:: Excerpted text ::
+ + + + + + +

This post is the beginning of an in-depth series on Tableau—I’ll start with an introduction and a real-world example. Tableau is a charting system for presenting data in an easy-to-read format. It can help you better understand your data, so you can quickly put clear insights to work. Tableau also illustrates your data in a variety of ways, so you can perfectly present your data to others. Think of it as an important tool in your business analytics toolkit.

Tableau has multiple out-of-the-box charting options. In this article, we’ll look at:

  • Bar charts
  • Pie charts
  • Packed bubbles chart
  • Box and whisker plot

(This article is part of our Tableau Online Guide. Use the right-hand menu to navigate.)

What is Tableau?

If you’ve never used Tableau, I like to explain it this way: Think of Microsoft Excel on steroids, with the power of larger and more complicated analytics packages like SAS, but without some of the complexity.

Tableau reduces the need for programming so that the layman can write custom statistics and ML functions. Tableau is intended for a wide variety of users from data analysts and data scientists to any business unit that may need quick, customizable data—especially if they aren’t data specialists.

+ + + + + + +

:: Information shown ::
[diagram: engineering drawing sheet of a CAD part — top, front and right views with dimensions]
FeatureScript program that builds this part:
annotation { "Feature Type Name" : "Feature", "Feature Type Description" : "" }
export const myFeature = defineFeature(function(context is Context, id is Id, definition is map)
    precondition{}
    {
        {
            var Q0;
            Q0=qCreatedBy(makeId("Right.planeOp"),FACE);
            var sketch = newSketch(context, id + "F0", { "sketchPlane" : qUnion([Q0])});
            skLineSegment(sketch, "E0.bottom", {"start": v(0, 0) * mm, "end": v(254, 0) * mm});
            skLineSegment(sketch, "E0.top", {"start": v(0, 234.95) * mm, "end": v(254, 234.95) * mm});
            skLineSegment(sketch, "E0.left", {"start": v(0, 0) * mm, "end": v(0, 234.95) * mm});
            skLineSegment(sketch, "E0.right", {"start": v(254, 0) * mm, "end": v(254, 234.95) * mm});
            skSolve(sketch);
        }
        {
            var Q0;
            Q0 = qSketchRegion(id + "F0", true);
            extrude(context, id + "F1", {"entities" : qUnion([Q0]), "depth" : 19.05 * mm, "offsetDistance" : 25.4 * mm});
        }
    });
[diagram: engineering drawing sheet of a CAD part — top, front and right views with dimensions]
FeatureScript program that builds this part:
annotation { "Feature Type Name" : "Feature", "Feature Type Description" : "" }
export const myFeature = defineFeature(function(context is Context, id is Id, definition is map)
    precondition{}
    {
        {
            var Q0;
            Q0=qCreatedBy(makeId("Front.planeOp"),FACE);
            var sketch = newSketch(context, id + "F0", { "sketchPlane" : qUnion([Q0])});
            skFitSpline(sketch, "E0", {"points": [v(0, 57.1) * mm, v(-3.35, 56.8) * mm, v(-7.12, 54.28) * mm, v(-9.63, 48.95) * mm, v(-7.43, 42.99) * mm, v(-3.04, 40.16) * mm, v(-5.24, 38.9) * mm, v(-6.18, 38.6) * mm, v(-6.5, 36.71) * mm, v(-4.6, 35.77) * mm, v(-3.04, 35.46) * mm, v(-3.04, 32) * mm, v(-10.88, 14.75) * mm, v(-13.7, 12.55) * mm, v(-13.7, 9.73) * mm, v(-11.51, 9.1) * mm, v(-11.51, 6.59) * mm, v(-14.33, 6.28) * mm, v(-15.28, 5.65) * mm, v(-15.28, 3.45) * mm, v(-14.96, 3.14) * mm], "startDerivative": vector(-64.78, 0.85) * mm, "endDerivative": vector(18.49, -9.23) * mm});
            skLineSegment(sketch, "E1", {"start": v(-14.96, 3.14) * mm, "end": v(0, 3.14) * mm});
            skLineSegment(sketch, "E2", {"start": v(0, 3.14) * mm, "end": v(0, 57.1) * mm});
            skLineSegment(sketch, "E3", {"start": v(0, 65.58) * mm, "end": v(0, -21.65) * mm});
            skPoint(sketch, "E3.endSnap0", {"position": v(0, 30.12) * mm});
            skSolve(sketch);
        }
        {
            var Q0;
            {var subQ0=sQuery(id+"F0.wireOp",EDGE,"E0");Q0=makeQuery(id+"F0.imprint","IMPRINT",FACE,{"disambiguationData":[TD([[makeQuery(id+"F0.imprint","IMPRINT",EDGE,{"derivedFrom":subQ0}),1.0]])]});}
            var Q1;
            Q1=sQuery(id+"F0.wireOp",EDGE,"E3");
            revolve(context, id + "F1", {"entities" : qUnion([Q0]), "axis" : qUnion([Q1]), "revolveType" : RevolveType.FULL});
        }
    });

+ + + + + + +

:: Required work ::
(1) Copy out everything in the Tableau text from "Tableau has multiple" down to "menu to navigate.)".
(2) Go on with the introduction to Tableau from the point where it stops.
The lines stand apart from the Tableau text.

:: Per-task outputs ::
(1)
Tableau has multiple out-of-the-box charting options. In this article, we’ll look at:

  • Bar charts
  • Pie charts
  • Packed bubbles chart
  • Box and whisker plot

(This article is part of our Tableau Online Guide. Use the right-hand menu to navigate.)

(2)
(Certainly, more advanced projects and skillsets, like analysts and scientists, can use more sophisticated data visualization tools, like Matplotlib and Python. See more in our Data Visualization Guide.)

Tableau is a market leader

Tableau has long had a significant market share in the analytics software market. In August 2019, Salesforce acquired Tableau, kicking off a big marketing push for the product. Tableau now also takes advantage of Salesforce AI tools, like Salesforce Einstein Analytics, which is included in Tableau.

To use Tableau, you do not need to be a Salesforce user. Quite the contrary. Tableau’s strength is how it can work with so many data sources, including Microsoft Excel (thus Google Sheets), ordinary text files, JSON, Spatial files, etc., and those in the graphic below:

Use case: Chase Bank credit statement

Let’s show how you can use Tableau with a real-world example. (Note: you can sign up for a free 14-day trial of Tableau Online, the cloud version, which this example utilizes.)

Uploading your data

It’s a simple matter to upload a spreadsheet to Tableau. In this example, we’ll use a bank statement. First, download your bank statement data. If it’s in .csv format, use Google Sheets or Microsoft Excel to convert it to .xls format. Next, click the data source table and upload it to Tableau.

From here, Tableau makes things fairly easy—by anticipating what is logical. For example, it would not make sense to plot individual transactions by category, as the resulting chart would be too wide and busy. Instead, it calculates the sum. So, it shows expenses by category when we pick those two data points.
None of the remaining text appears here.